Prompt:
Repeat, with no changes, the rows from the very first one through the line that holds "Skatteetatens veiledning om startdato", including that line.

Stored data:
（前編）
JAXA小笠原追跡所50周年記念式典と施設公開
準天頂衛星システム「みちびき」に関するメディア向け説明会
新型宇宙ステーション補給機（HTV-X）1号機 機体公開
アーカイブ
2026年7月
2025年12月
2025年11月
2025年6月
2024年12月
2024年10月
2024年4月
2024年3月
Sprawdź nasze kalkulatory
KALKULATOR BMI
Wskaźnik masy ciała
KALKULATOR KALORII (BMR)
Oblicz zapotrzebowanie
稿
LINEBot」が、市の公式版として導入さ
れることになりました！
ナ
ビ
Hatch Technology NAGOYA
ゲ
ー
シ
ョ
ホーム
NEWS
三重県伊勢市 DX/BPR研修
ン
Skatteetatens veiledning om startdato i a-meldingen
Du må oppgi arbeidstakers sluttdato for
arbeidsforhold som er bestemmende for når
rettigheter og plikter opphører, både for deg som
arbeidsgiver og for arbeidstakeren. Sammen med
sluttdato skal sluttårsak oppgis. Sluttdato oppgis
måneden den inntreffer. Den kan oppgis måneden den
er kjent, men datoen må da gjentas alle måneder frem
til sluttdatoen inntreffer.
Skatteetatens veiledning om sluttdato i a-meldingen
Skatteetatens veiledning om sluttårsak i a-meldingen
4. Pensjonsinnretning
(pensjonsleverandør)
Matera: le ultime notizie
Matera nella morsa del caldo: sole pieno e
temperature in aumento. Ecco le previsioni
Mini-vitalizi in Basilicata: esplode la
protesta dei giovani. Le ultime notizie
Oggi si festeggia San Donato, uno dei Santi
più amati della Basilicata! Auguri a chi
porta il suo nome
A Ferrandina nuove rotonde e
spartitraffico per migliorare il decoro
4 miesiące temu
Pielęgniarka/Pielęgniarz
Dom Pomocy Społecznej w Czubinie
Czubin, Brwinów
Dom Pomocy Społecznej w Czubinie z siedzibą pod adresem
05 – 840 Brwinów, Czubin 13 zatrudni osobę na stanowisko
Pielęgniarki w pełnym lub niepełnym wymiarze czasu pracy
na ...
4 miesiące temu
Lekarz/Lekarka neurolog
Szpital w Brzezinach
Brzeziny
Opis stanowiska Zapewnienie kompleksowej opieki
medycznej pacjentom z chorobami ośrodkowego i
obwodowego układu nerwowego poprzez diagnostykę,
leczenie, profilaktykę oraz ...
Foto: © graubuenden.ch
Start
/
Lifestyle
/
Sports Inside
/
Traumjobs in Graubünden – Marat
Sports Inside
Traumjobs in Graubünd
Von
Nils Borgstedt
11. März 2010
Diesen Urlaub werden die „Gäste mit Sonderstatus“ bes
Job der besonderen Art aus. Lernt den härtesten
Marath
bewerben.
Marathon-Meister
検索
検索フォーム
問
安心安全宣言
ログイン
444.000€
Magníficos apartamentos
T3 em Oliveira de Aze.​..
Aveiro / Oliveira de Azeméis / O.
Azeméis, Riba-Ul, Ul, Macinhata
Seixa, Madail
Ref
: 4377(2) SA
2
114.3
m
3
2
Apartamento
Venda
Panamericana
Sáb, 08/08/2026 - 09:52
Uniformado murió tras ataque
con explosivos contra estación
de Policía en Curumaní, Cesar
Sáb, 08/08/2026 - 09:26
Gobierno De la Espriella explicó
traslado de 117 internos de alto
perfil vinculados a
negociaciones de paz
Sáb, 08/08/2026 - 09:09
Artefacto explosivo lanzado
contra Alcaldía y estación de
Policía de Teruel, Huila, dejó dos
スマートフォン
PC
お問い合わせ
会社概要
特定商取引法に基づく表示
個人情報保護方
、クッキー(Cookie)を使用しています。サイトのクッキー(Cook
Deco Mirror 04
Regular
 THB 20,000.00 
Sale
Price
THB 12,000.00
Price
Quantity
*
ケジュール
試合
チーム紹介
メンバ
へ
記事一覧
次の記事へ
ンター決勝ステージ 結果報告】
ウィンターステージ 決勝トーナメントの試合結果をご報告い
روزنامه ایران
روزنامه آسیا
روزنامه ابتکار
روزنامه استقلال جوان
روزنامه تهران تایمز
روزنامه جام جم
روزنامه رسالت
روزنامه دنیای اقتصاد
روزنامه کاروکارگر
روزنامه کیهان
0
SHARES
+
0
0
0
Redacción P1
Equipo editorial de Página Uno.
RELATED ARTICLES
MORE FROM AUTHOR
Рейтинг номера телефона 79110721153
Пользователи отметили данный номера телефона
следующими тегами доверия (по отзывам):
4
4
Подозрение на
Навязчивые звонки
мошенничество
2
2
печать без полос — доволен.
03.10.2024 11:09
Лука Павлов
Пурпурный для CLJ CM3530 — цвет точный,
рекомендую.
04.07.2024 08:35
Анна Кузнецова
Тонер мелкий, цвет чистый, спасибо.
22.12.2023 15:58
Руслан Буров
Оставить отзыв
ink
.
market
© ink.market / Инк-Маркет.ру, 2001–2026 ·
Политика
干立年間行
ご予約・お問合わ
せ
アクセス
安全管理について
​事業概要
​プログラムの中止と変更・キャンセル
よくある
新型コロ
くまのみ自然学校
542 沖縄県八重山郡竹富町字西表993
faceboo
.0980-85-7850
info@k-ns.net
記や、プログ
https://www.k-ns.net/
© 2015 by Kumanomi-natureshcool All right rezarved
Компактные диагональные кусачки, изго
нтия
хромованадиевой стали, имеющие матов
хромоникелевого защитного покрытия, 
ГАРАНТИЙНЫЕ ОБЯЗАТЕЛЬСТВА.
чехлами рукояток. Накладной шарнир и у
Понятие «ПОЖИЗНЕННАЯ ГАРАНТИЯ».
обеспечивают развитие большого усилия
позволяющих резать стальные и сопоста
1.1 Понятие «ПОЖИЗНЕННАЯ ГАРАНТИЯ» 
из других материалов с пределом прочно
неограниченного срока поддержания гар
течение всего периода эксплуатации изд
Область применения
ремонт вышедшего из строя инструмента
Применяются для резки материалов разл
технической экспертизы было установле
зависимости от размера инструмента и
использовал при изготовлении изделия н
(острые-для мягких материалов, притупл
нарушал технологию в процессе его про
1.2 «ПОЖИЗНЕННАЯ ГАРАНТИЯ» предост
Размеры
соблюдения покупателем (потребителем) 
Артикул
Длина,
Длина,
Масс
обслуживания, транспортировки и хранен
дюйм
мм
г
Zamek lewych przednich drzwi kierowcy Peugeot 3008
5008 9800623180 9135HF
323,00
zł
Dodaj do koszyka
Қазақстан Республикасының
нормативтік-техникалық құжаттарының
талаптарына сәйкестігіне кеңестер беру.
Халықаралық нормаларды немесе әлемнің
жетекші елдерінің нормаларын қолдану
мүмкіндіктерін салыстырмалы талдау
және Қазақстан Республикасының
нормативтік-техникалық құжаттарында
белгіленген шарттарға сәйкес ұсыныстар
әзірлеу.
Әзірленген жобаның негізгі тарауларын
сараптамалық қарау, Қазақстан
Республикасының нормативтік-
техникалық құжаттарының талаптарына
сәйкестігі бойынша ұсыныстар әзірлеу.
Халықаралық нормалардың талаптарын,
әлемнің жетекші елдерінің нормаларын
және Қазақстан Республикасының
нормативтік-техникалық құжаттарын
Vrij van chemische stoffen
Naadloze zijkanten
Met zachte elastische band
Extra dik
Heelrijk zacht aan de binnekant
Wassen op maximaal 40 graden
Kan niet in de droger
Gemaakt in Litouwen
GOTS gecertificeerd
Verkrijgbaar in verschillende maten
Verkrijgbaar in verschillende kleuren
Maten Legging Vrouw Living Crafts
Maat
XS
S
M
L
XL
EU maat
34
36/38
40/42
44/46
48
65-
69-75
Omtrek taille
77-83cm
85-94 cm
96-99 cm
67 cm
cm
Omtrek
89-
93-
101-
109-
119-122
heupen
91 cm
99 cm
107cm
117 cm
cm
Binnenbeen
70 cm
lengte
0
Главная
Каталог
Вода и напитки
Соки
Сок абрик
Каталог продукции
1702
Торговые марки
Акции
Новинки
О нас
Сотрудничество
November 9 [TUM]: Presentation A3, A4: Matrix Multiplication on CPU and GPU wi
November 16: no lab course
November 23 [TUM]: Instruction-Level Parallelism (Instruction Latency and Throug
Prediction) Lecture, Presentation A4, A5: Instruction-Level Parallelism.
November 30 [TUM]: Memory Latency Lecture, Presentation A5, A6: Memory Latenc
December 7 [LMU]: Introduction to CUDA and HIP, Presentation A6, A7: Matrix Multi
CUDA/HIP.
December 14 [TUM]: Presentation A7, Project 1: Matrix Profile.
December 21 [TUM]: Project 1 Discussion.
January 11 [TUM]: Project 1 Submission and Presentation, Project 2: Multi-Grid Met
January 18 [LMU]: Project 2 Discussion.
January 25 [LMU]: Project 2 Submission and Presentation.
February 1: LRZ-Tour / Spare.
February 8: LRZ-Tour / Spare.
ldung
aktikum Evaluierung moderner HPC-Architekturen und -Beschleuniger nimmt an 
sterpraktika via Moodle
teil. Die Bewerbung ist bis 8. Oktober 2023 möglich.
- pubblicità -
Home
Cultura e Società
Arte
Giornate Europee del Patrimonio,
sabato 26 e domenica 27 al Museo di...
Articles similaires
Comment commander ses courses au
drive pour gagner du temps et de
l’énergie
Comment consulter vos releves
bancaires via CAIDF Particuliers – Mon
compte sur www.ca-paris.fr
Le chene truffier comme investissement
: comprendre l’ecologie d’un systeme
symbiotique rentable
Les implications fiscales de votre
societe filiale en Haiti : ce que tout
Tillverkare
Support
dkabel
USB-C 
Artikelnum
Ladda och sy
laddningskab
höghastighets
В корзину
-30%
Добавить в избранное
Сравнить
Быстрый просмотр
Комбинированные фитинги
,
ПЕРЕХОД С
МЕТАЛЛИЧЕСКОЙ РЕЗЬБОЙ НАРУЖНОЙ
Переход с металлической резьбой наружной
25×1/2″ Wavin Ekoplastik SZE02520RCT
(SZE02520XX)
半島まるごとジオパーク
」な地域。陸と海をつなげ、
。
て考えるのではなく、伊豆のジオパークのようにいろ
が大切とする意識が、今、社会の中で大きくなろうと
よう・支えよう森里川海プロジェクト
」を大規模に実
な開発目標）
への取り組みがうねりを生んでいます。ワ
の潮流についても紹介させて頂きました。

Output of the task:
（前編）
JAXA小笠原追跡所50周年記念式典と施設公開
準天頂衛星システム「みちびき」に関するメディア向け説明会
新型宇宙ステーション補給機（HTV-X）1号機 機体公開
アーカイブ
2026年7月
2025年12月
2025年11月
2025年6月
2024年12月
2024年10月
2024年4月
2024年3月
Sprawdź nasze kalkulatory
KALKULATOR BMI
Wskaźnik masy ciała
KALKULATOR KALORII (BMR)
Oblicz zapotrzebowanie
稿
LINEBot」が、市の公式版として導入さ
れることになりました！
ナ
ビ
Hatch Technology NAGOYA
ゲ
ー
シ
ョ
ホーム
NEWS
三重県伊勢市 DX/BPR研修
ン
Skatteetatens veiledning om startdato i a-meldingen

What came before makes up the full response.